Pleading Guilty in Return for Fast Food - Have We Reached a New Low?

The UK paper The Guardian has reported on a strange and troubling plea deal reached recently in Portland, Oregon. According to the paper, Tremayne Durham pleaded guilty to murder in return for the government's offer of two fast food meals.

After almost two years in prison, New Yorker Tremayne Durham could stand it no longer. His craving for a decent bit of nosh was so intense that he agreed to pay a high price - a life sentence. Durham, 33, struck a plea bargain last month in which he was guaranteed a meal of KFC chicken, Popeye's chicken, mashed potato, coleslaw, carrot cake and ice cream - in return for pleading guilty to murder. As part of the deal, and after receiving a life sentence this week in court in Portland, Oregon, Durham will also get a second feast, this time on an Italian theme, with calzone, lasagne, pizza and ice cream.

The judge, Eric Bergstrom, is understood to have accepted the bargain because it would save the state of Oregon thousands of dollars in hosting a trial and possible subsequent appeals. The murder happened in June 2006 as a revenge killing. Durham travelled from New York City right across the country to confront an Oregon company from whom he had ordered a truck costing $18,000.

He had been intending to enter the ice cream business, but when he changed his mind the company refused to give him a refund on the truck. In a blaze of fury, he intended to collar the owner of the truck company but instead came across a former employee, Adam Calbreath, and shot him dead.

He will now have 30 years behind bars before he is given any chance of parole and the opportunity for another KFC feast.


We have discussed sentencing differentials before and the significant impact they have on a defendant's decision regarding pleading guilty.
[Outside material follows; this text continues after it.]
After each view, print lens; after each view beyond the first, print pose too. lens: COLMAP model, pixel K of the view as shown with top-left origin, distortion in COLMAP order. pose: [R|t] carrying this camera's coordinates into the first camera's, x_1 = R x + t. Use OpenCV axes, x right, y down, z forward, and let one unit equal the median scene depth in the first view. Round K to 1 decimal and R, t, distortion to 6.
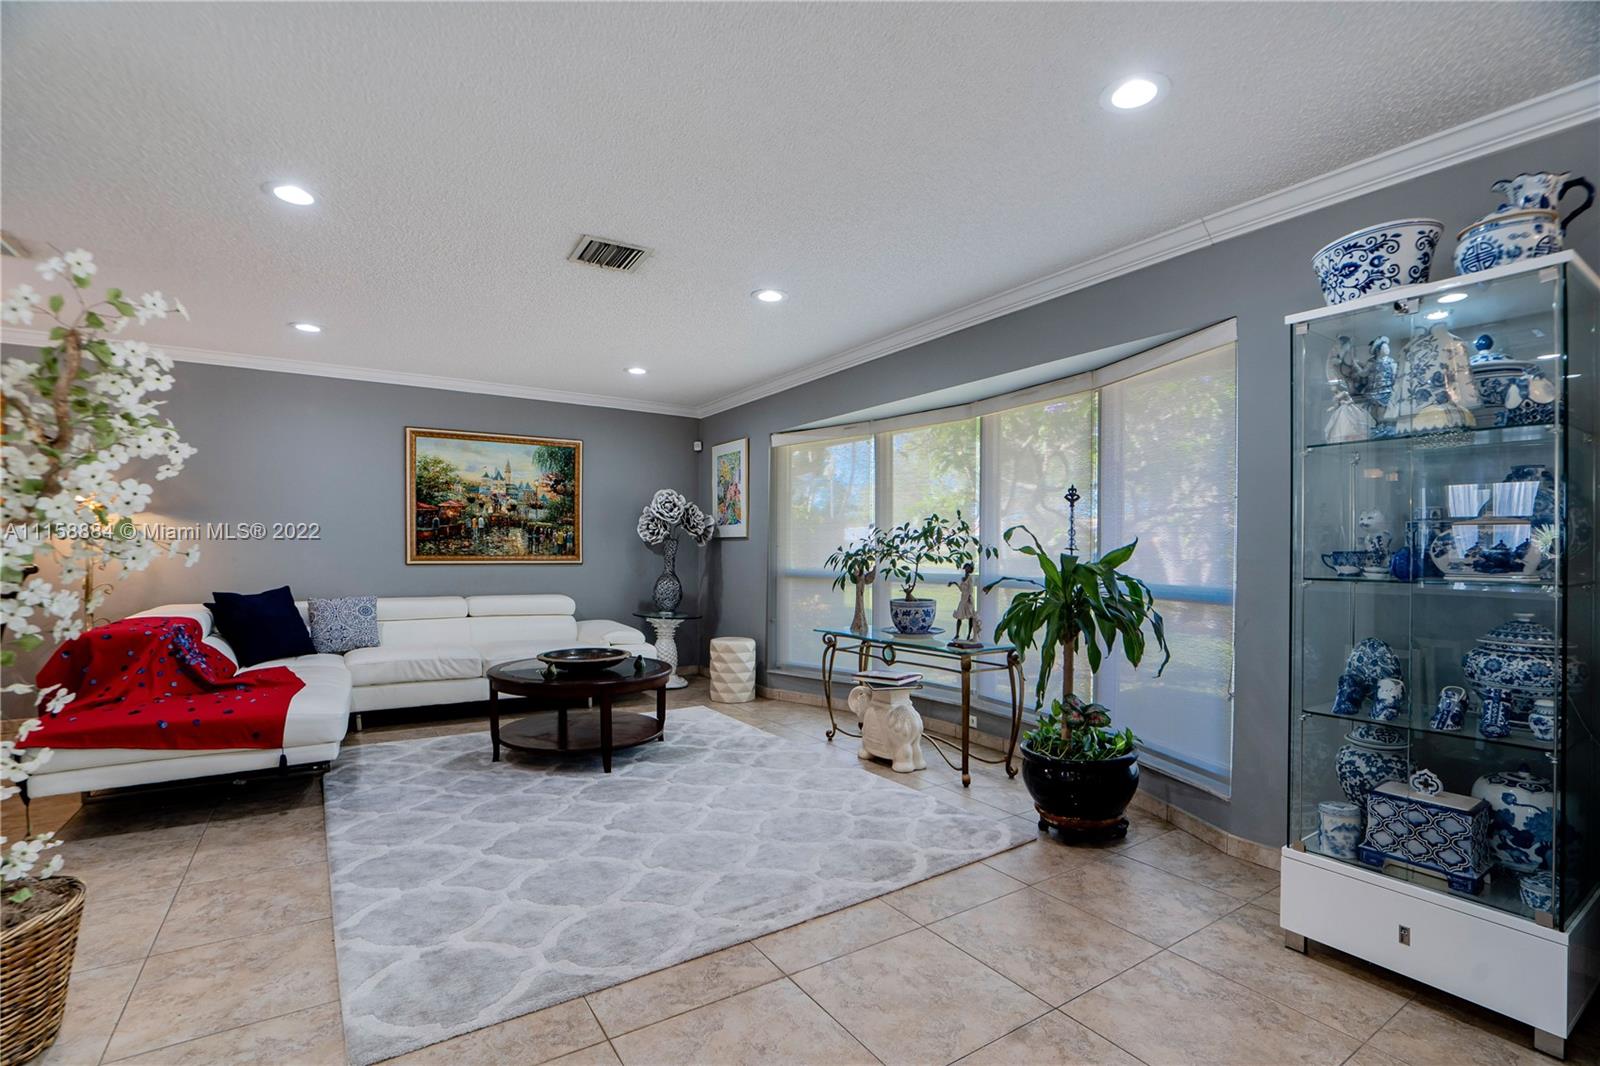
lens RADIAL K [[769.9, 0, 781.0], [0, 769.9, 571.4], [0, 0, 1]] dist [-0.000580, -0.000017]
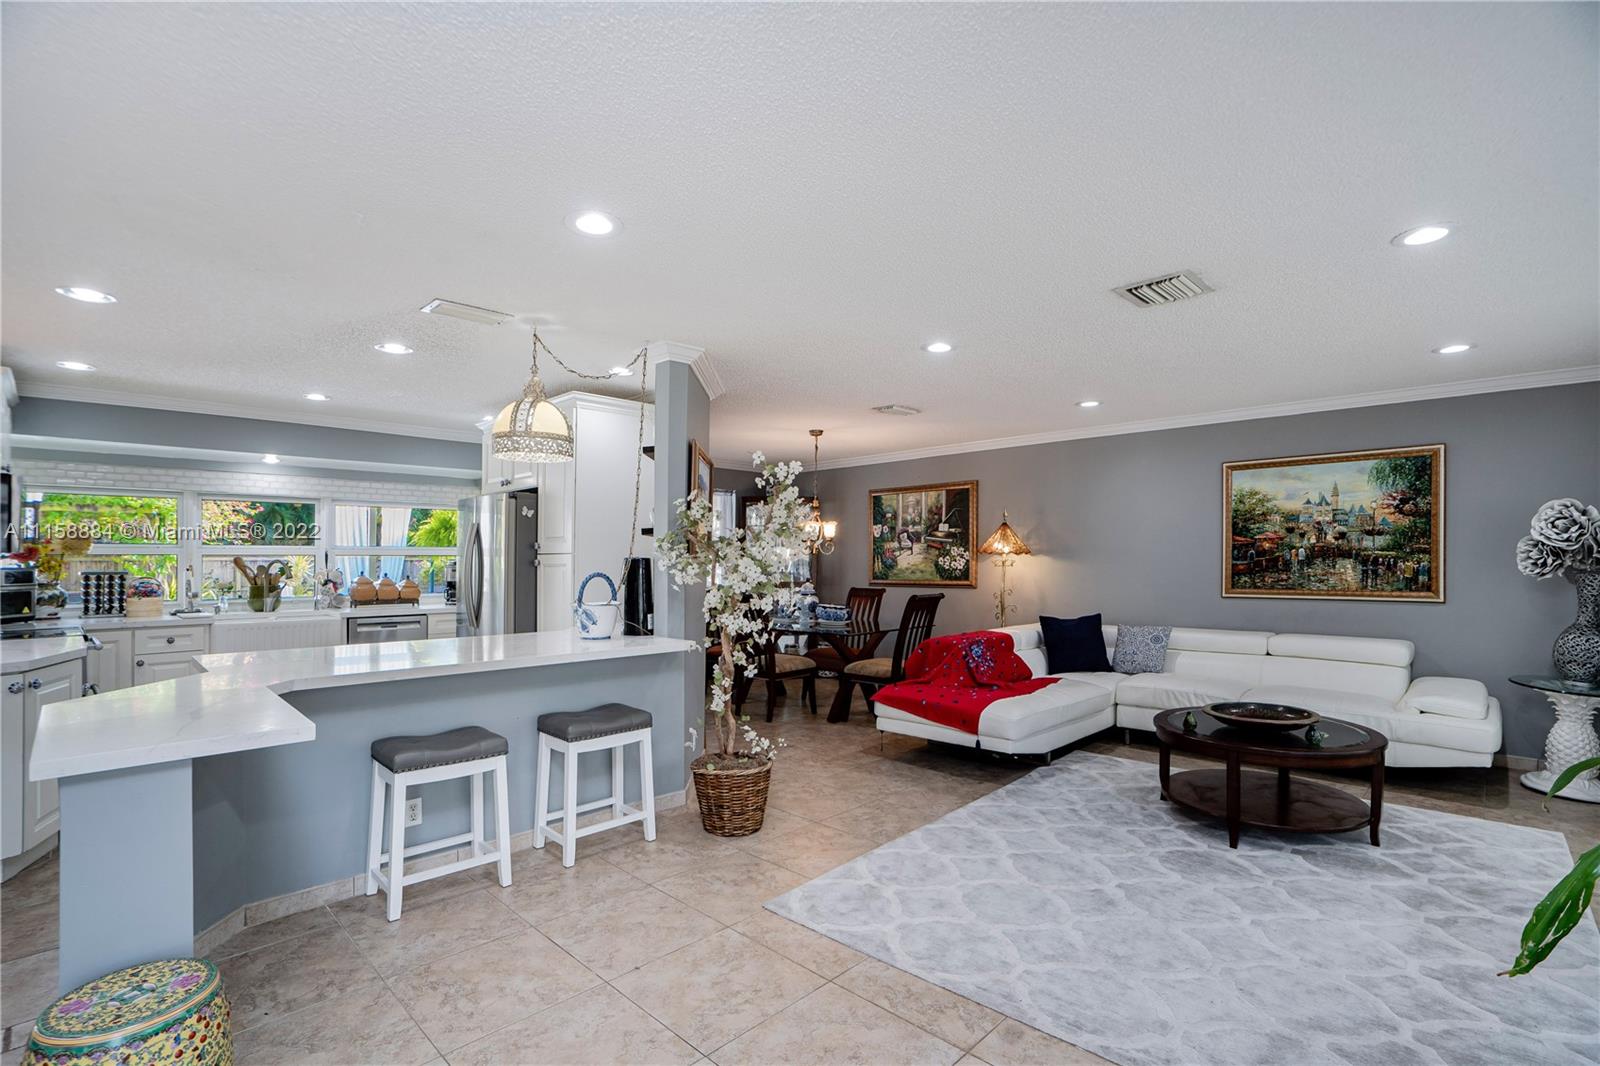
lens RADIAL K [[755.2, 0, 777.4], [0, 755.2, 562.0], [0, 0, 1]] dist [-0.060915, 0.032800]
pose [[0.213625, -0.006610, -0.976893, 0.409571], [-0.014955, 0.999838, -0.010036, -0.043236], [0.976801, 0.016754, 0.213492, 0.244442]]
Generally, the greater the sentencing differential between the bargained for sentence and the sentence faced at trial, the greater the chance the individual will accept the offer. While I'm sure there was some sentence bargaining going on in the background of this story (note the life sentence rather than LWOP or capital punishment), it seems to tell a very sad story that this defendant may have been persuaded, at least in part, to plead guilty in return for some fast food. On the other hand, perhaps he knew he would enter a plea deal and decided to get a little something extra out of a bargain he would have accepted regardless. We can only hope the latter is the case.